• wednesday, 10 april 2024—12:15

    Mateo Leganes-Fonteneau - Heart rate variability indexes afferent likelihood spread in interoceptive inference? Examining the effects of resonance breathing on interoceptive awareness.

    Mateo Leganes-Fonteneau, University of Amsterdam, Université Catholique de Louvain

    Interoceptive inference perspectives postulate that the brain engages in the continuous monitoring of afferent bodily signals to establish accurate models about the internal state of the body. However, evidence towards these perspectives remains elusive, partially because bodily signals are difficult to modulate in a predictable way.

    In this talk I will briefly introduce different ways in which interoception can be measured and how different bodily systems influence conscious and pre-conscious processing. I will then present experimental results showing that cardiovascular dynamics, as indexed through measures of heart rate variability (HRV), can be modulated to impact interoceptive awareness.

    In a registered report we found that HRV at rest negatively correlated with participants’ capacity to detect their own heartbeats. Importantly, participants also completed a slow paced breathing manipulation (6 breaths/minute, 0.1Hz). This manipulation amplifies the resonant properties of the cardiovascular system, generating large oscillations in HRV, specifically at 0.1Hz. We found a positive correlation between oscillatory power at 0.1Hz and increases in interoceptive awareness. The implication is that a less variable, more predictable pattern of cardiac oscillations facilitates the integration of interoceptive signals in the brain. During resonance breathing, this effect is further accentuated, given that cardiac signals are reorganized within a predictive oscillatory pattern at 0.1Hz.

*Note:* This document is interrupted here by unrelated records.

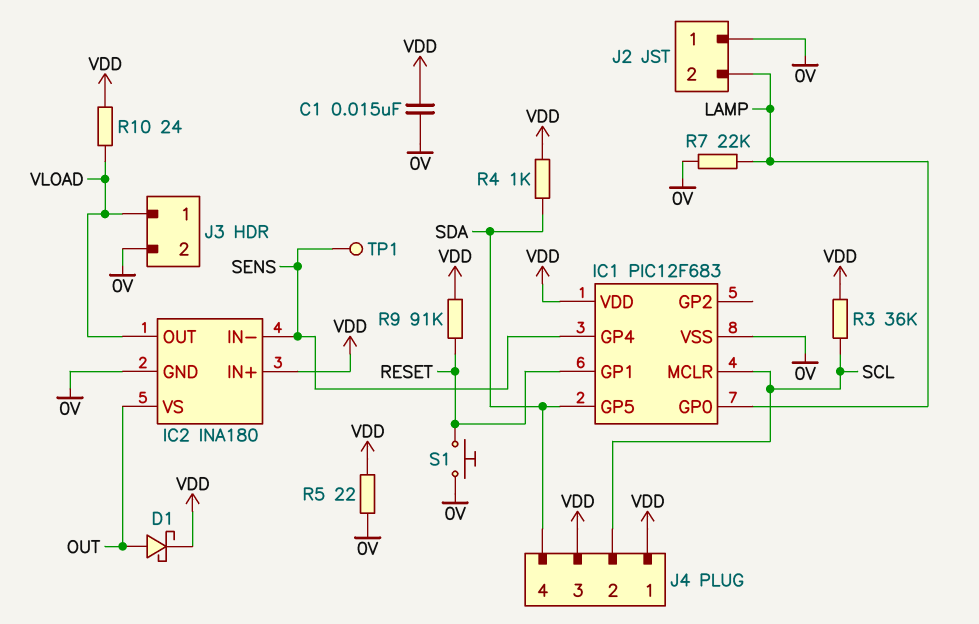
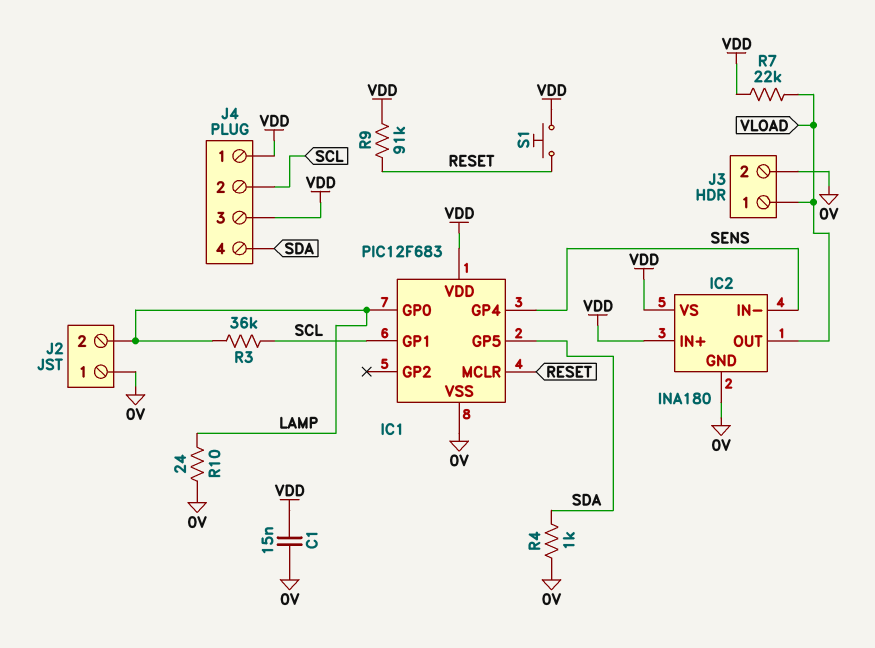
D1: schottky (A OUT, K VDD) -> none
IC1 pin GP1: RESET -> SCL
IC1 pin MCLR: SCL -> RESET
IC2 pin VS: OUT -> VDD
R3: 36k (SCL, VDD) -> 36k (LAMP, SCL)
R4: 1k (SDA, VDD) -> 1k (0V, SDA)
R5: 22 (0V, VDD) -> none
R7: 22k (0V, LAMP) -> 22k (VDD, VLOAD)
R10: 24 (VDD, VLOAD) -> 24 (0V, LAMP)
S1: button (0V, RESET) -> button (RESET, VDD)
TP1: test point (SENS) -> none

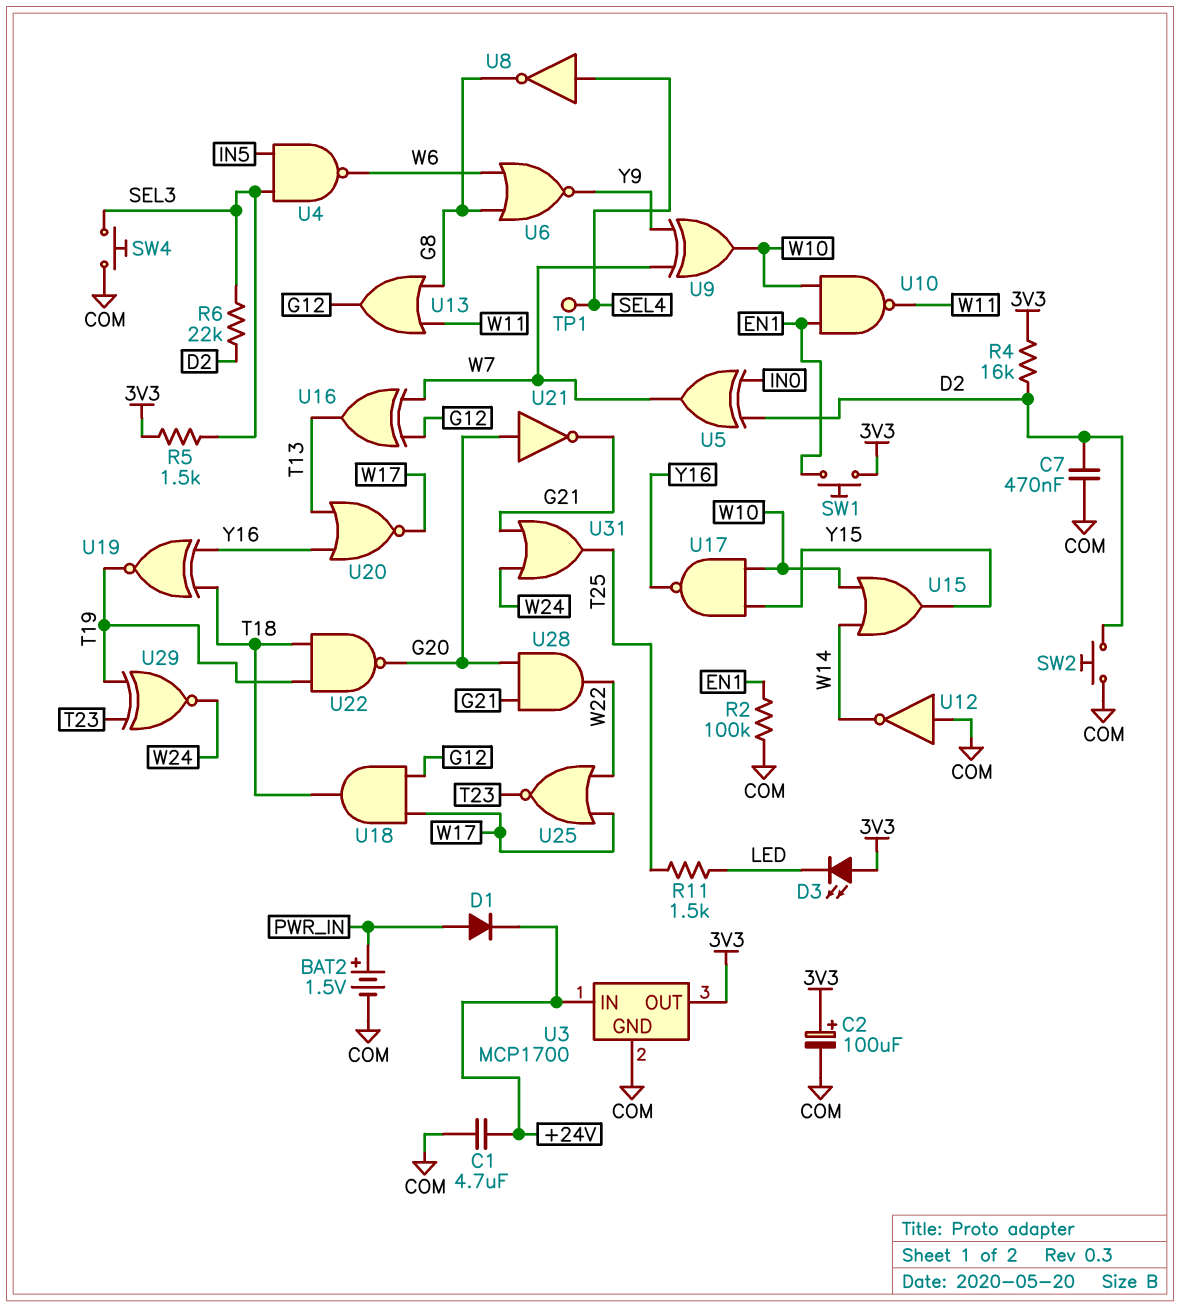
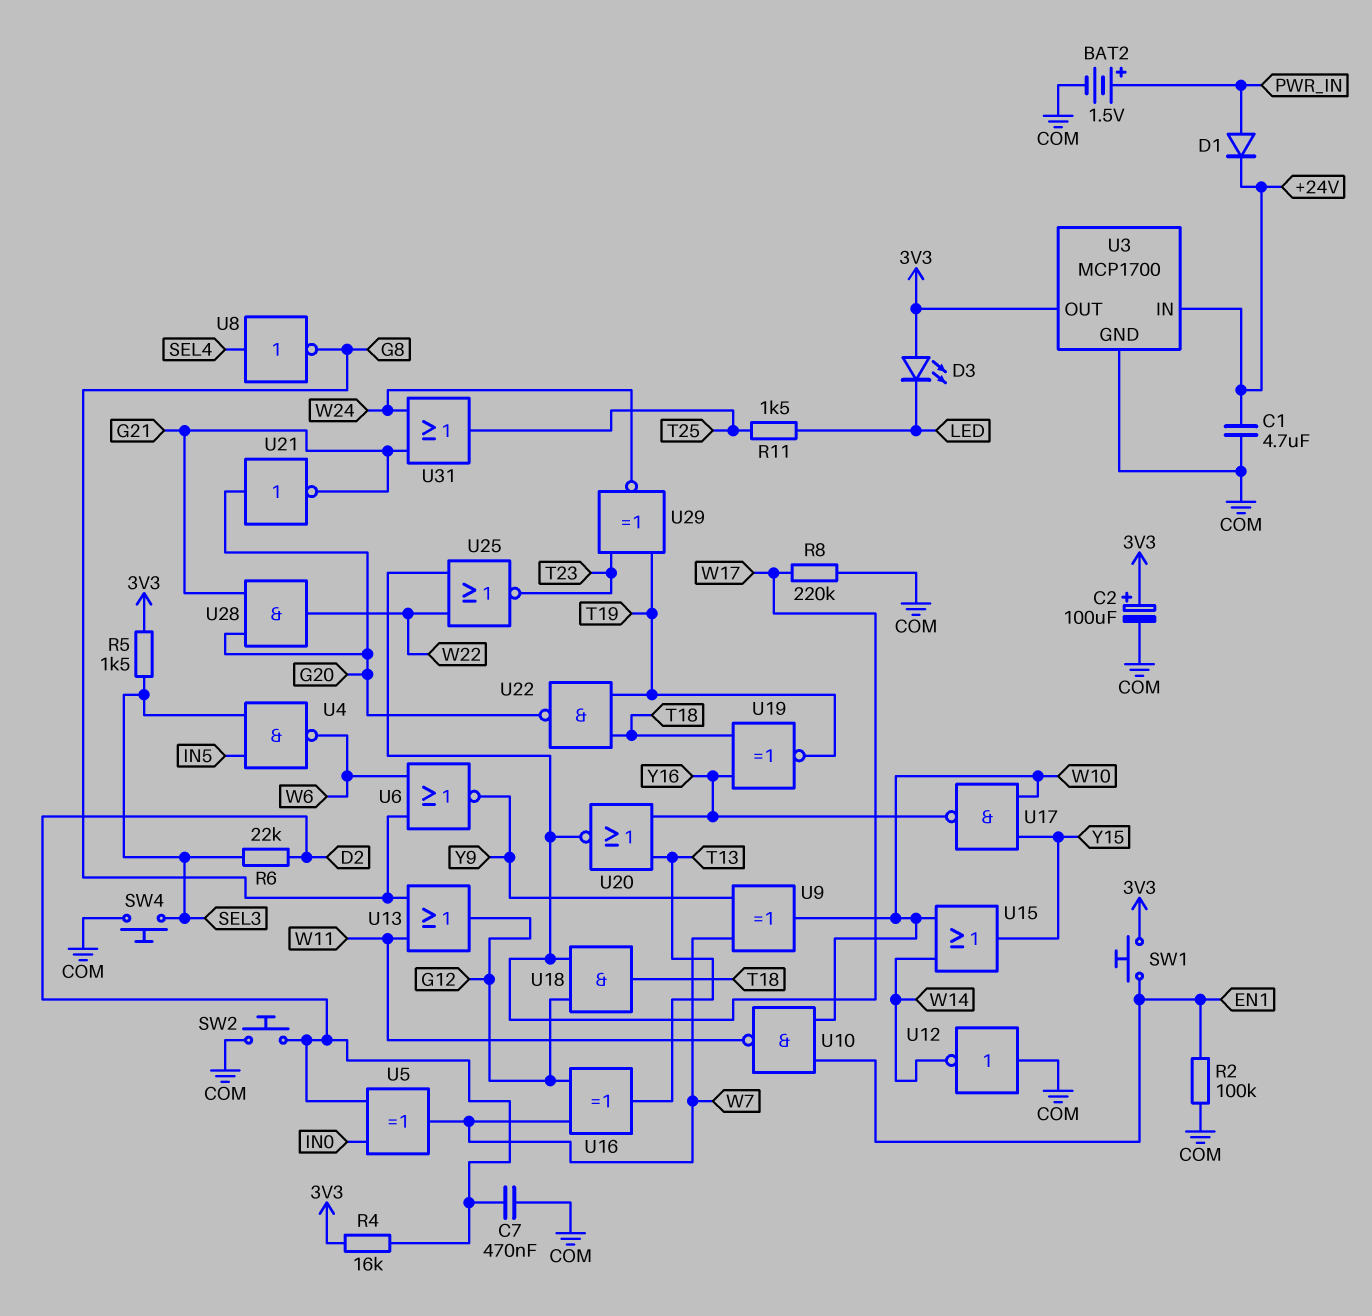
R8: none -> 220k (COM, W17)
TP1: test point (SEL4) -> none

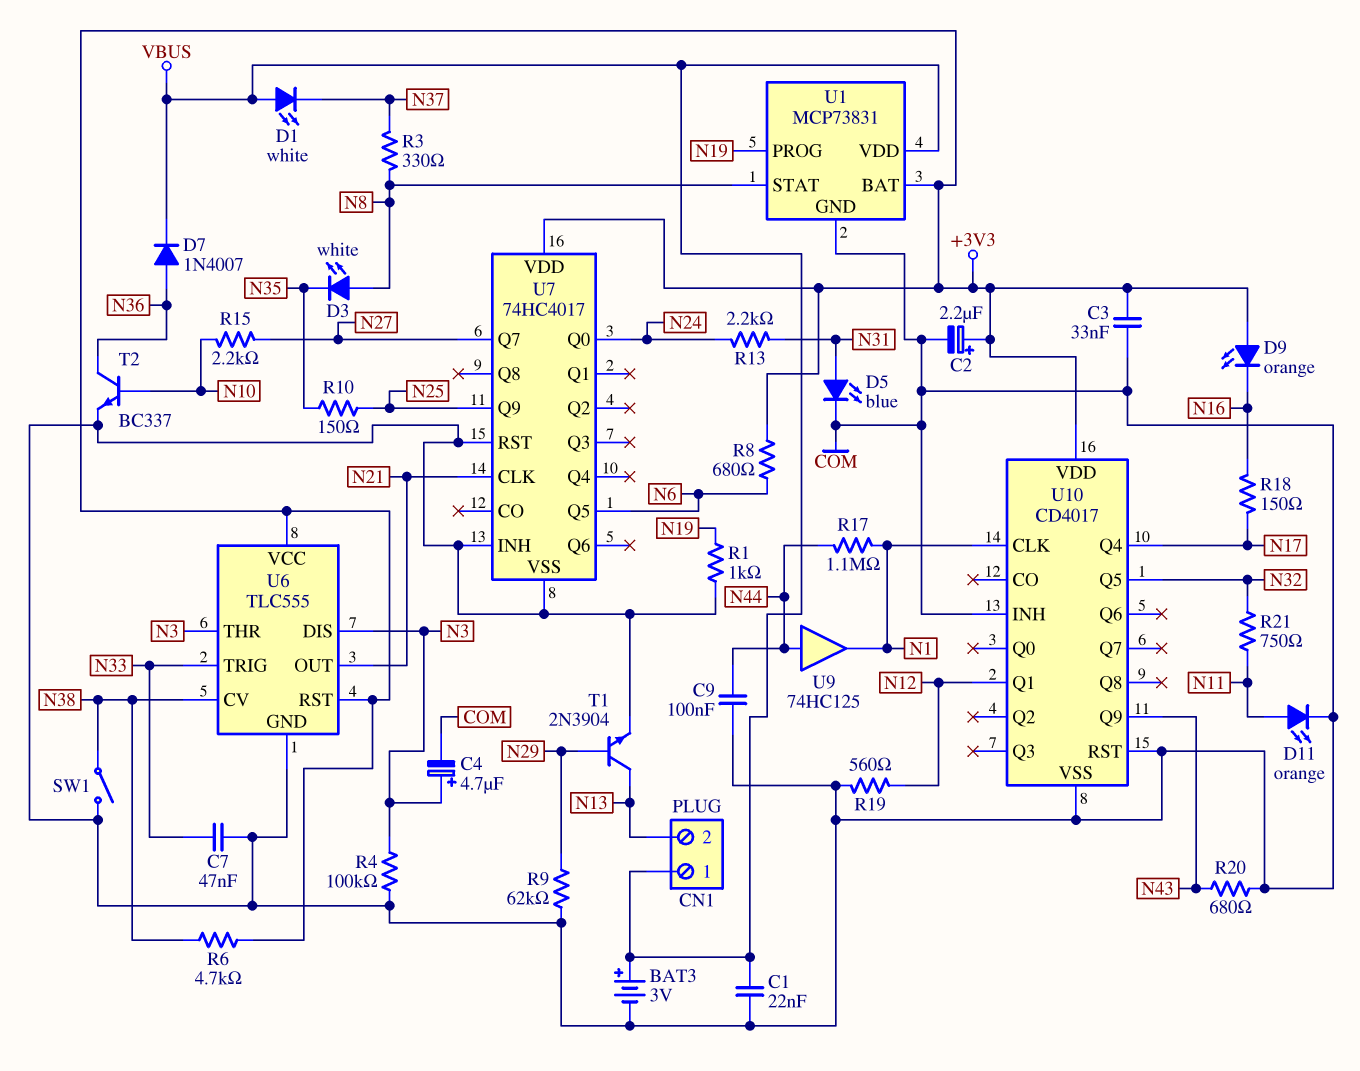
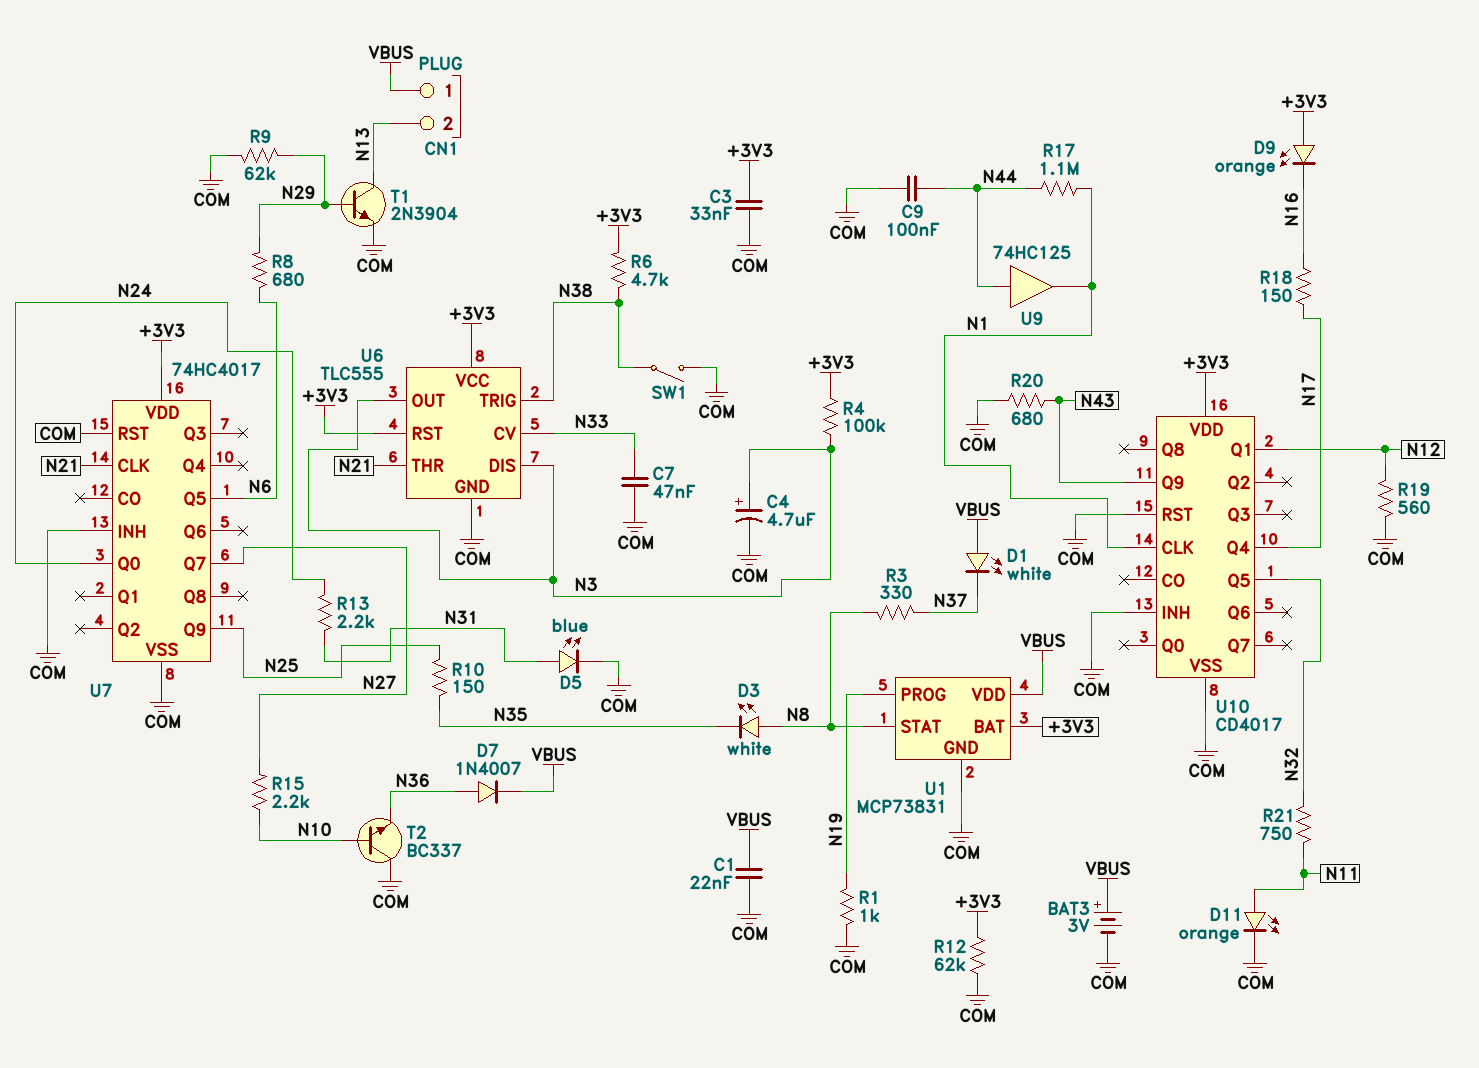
C2: 2.2uF (plus +3V3, minus COM) -> none
R4: 100k (COM, N3) -> 100k (+3V3, N3)
R8: 680 (+3V3, N6) -> 680 (N6, N29)
R12: none -> 62k (+3V3, COM)
T2: NPN BC337 (B N10, C N36, E COM) -> NPN BC337 (B N10, C COM, E N36)
U6 pin CV: N38 -> N33
U6 pin OUT: N21 -> N3
U6 pin THR: N3 -> N21
U6 pin TRIG: N33 -> N38

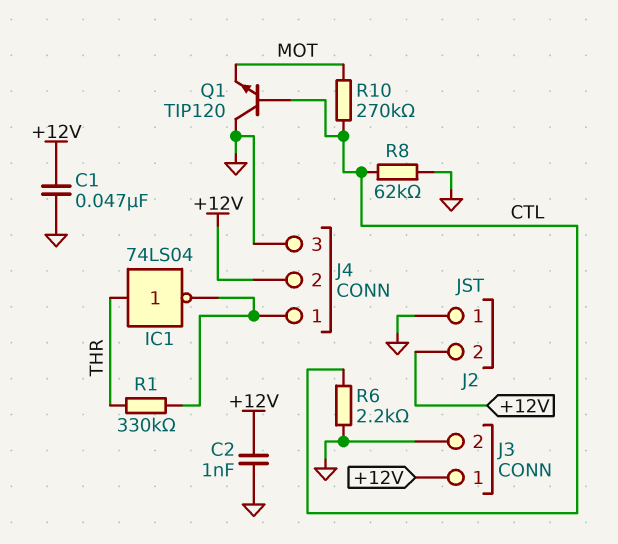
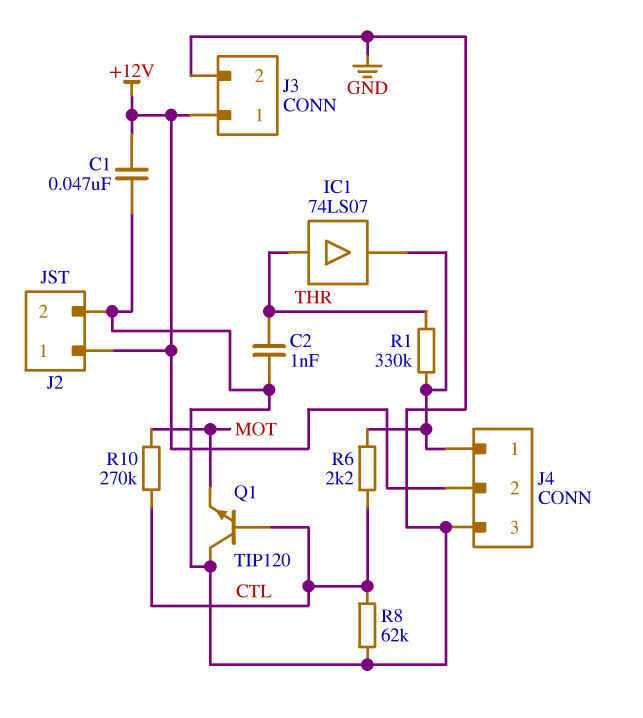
C2: 1nF (+12V, GND) -> 1nF (GND, THR)
IC1: NOT 74LS04 (in THR, out J4/1) -> buffer 74LS07 (in THR, out J4/1)
J2 pin 1: GND -> +12V
J2 pin 2: +12V -> GND
R6: 2.2k (CTL, GND) -> 2.2k (CTL, J4/1)

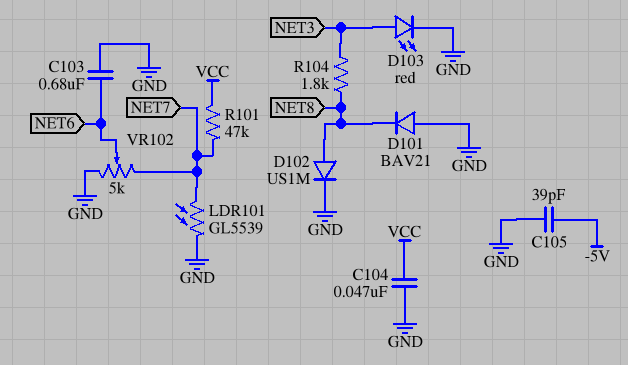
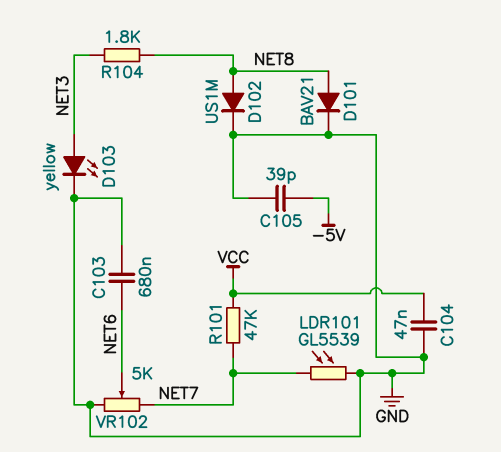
D101: diode BAV21 (A GND, K NET8) -> diode BAV21 (A NET8, K GND)
D103: LED red (A NET3, K GND) -> LED yellow (A NET3, K GND)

    Within a predictive coding framework, HRV could be considered as a proxy for the spread of likelihood of interoceptive signals. Higher HRV would equate to noisier afferent signals, whereas resonance breathing would render afferent signals highly predictable, reducing interoceptive prediction errors. This can bring forth novel mechanistic perspectives for the utility of paced breathing as an adjunct clinical tool, particularly in disorders associated with deficits in interoception.